We are now four years down the line from the peak of NPAs.
NPAs peaked at 10.91% in 2018 and are now at 3.91%. NPAs are coming down not only as a percentage but also in absolute numbers. Big-ticket items of steel and other minerals and mining got resolved. Now whatever remains is in different stages, either being liquidated or in the final stages of sale. There are very few assets which have no visibility on what the resolution is going to be. The recovery on one side and risk management improvement on the other, plus monitoring systems like CRILC (Central Repository of Information on Large Credits) and credit bureaus have overall helped corporate loan recovery.
What about stress in retail?
In retail, the numbers so far vary below 1% but we have to be cognisant that the bulk of the growth in all banks is happening in retail, especially in unsecured loans. A large part of our loans is to the salaried class and that too in the public sector so, to that extent, we are better risk mitigated. But we are also careful, because these people also could be leveraged with loans from informal sources. We are creating models to look at the riskier elements and try to control those before they actually become delinquent. The only thing we have to be careful with is not to dilute standards. As long as that is kept in mind, retail will be fine.
Do you see a change in the recovery process after the experience with the Insolvency and Bankruptcy Code?
IBC has pushed a lot of promoters into negotiating with the banks, which they did not do earlier. So, we are seeing a lot of those Section 12 A (that allows the debtor to withdraw from insolvency proceedings provided 90% of the committee of creditors agrees to it) cases through which 30% of cases have been withdrawn. For public sector banks soft recovery is the weaker piece. Right now, it comes to the recovery vertical at a stage where it is already NPA or even a little later, because the branches try to make some efforts. They make a quick assessment, especially in cases where assets are involved, to see whether there is viable recovery. If they decide that viability is difficult, then they hand it over to the specialist teams. Otherwise we find that before the account becomes empty, or shortly after it becomes NPA, the assets are taken off. We need to actually leverage this 1-3 months of golden period.
Why is the NARCL taking so long to get going?
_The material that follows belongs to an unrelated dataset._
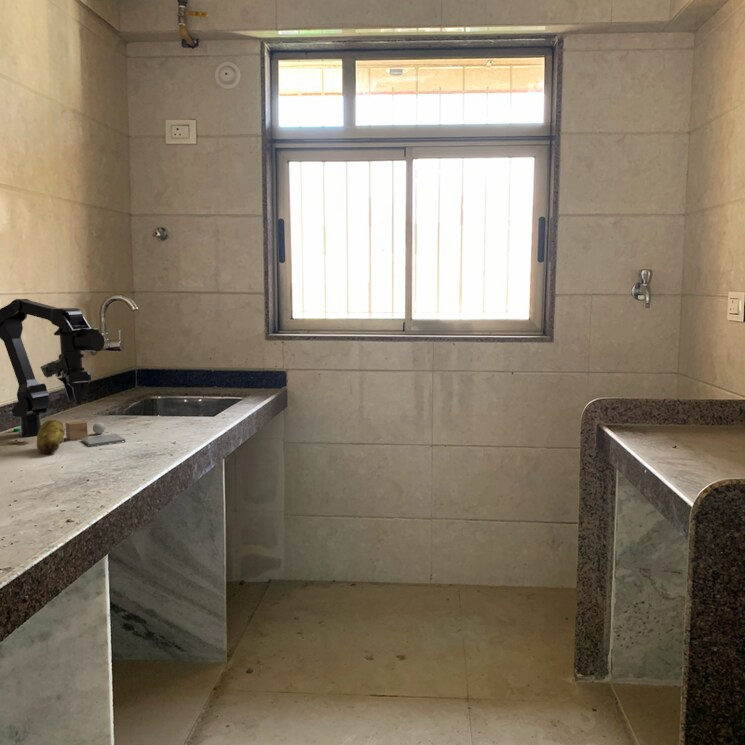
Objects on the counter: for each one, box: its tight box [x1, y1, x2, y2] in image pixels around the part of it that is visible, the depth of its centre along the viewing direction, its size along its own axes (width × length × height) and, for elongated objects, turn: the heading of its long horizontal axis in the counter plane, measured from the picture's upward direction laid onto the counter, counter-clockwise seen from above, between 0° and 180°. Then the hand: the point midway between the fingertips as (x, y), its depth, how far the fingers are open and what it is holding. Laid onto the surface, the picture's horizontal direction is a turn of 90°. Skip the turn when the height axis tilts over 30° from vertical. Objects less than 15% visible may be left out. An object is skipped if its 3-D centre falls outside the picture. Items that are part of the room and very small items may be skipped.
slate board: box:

NARCL is a new organisation. The CEOs of both NARCL and IDRCL took over as recently as June and July. They were still hiring people as recently as last month. The initial list was of legacy cases where banks had not succeeded. So there will be a difference between the value banks expect and what NARCL offers because they have a responsibility to shareholders and the government. We have only seen three bids so far but NARCL will also share future upsides. Banks have provided 100% in most of these cases, and since they have not succeeded so far, so why not try NARCL? We are trying to see if some large assets can be transferred, which can benefit from consolidation. No offer has been made but we are having conversations with NARCL. It is early days, but we are aware that we should move quickly.